One of the regents, a Democrat who supported Albino, angrily asked Nichol about his own record.
Why had he renounced his membership in the Democratic Party and become an unaffiliated voter?
“I’m a practical man,” Nichol answered with a smile.
[…]
At last, Albino felt she had proof of the real Gene Nichol.
“Gene Nichol has shown me more than once that he is capable of doing whatever is necessary to promote Gene Nichol,” said Albino.
Her allies agree.
“I went from liking him very much to not trusting him at all,” said former CU regent Norwood Robb. “I believe he’s Machiavellian.”
For a philosopher, Nichol obviously didn’t spend a whole lot of time studying ethics; either that, or he studied them in order to understand which precepts he could safely flout:
“I’m a practical man,” Nichol answered with a smile.
4 comments:
Thank God for people like Nichol. I'd hate to see what would happen to our educational system if we had standards. Why someone might have to attend class and do some work to get a passing grade!
I wonder if Antioch College is the one that SNL spoofed some years back: a guy was asking the girl for permission every step of the way, and when he asked if she would object to him removing her blouse, she said "no". That still got him into trouble, because "no means no."
Once upon a time, I wanted to be a professor. Other things happened, but in the end I'm glad I didn't. The system is too much of a mess. Of course, as a conservative I would have had no chance of ever being hired anyhow.
At any rate, my congrats to the fB for getting away from W&M and Nichol.
There are very few benefits of attending a University that gave up its 'liberal' roots... but there are a few. One was that it no longer cared much about 'activism' - from a 'hotbed of activism' in the early '70s to a 'hotbed of apathy' in the mid-80's was actually a step up! Yes, lots of leftists still around, but they had gotten drowned out by the growth of the place.
Second was that the sheer layout of the multi-campus arrangement killed student life. Yes, that was a plus that gave the first... but it removed this 'collegial atmosphere' that so many describe. One could still get that if a major in one of the smaller sub-schools was chosen and in the sciences or technical fields. Collegiality in those fields was placed above rhetoric at that time.
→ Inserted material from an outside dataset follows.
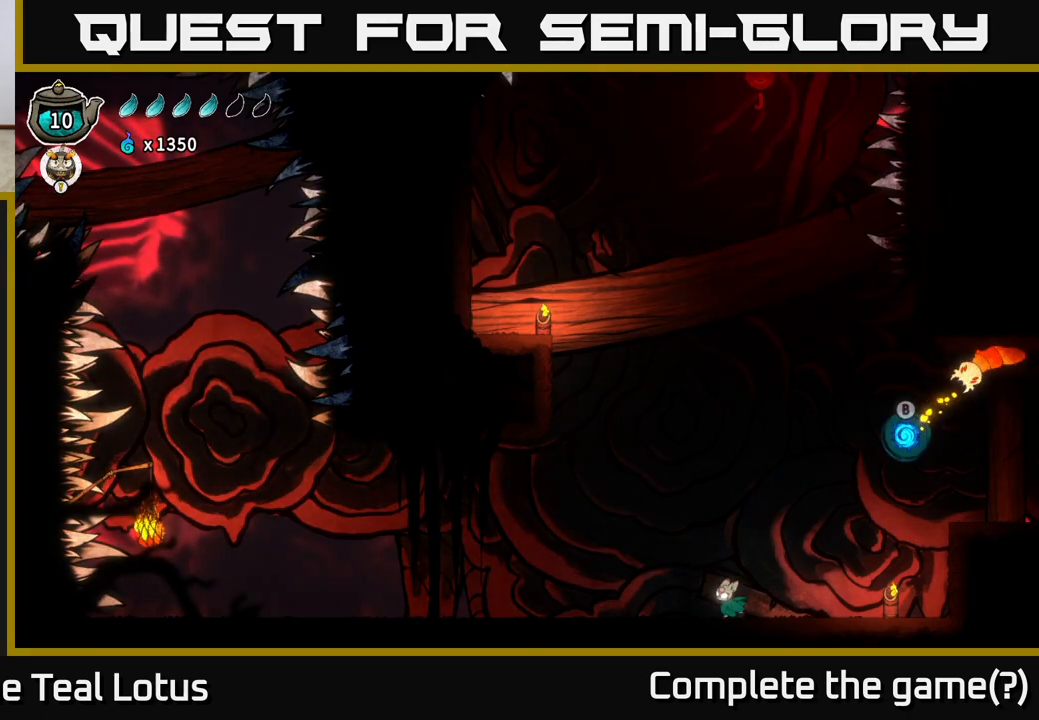
{"buttons": [], "left_stick": "up-right", "right_stick": "center", "events": [[33, "A", "down"], [133, "left_stick", "up-right"], [217, "A", "up"], [250, "B", "down"], [417, "B", "up"]]}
Third was the marginalization of the loudmouth class. Go right ahead, hold a 'rally'... good luck in finding it! And multiple ways to avoid it.
The downside was the influence of laundered underworld money through construction firms and other 'legitimate' business fronts. At one time the place wanted to name a new engineering hall after a Mafioso who had met his end with a mouthfull of spaghetti and a hit man at a restaurant. Instead it was named after an alum who died on the Space Shuttle. Nice bit of change, that. Still the concept of 'legitimacy' mattered to the mob then....
I can see where on the more enclosed and insular places of education the marginal stuff takes root. On these huge 'student processing areas' where you are but a number... it is much, much harder to make it take root and stick. Plus there is *always* a mobster looking to get some 'legitimate cred'. Makes a few leftists blanche to know they get some support from the mob....
“Excessive concern about standards"...let's be glad this guy isn't responsible for bridge design, or air traffic control, or emergency room services. for anything that really *matters*, standards are self-evidently important. When univerisities downplay the importance of standards, they are in essence saying that what they do isn't really very important.
I have heard that UVA is seeking to set up as large a permanent endowment as possible. I have suspected that the real purpose is to minimize the inluence of alumni donors. It won't happen though- living on a fixed income would require institutional self-discipline.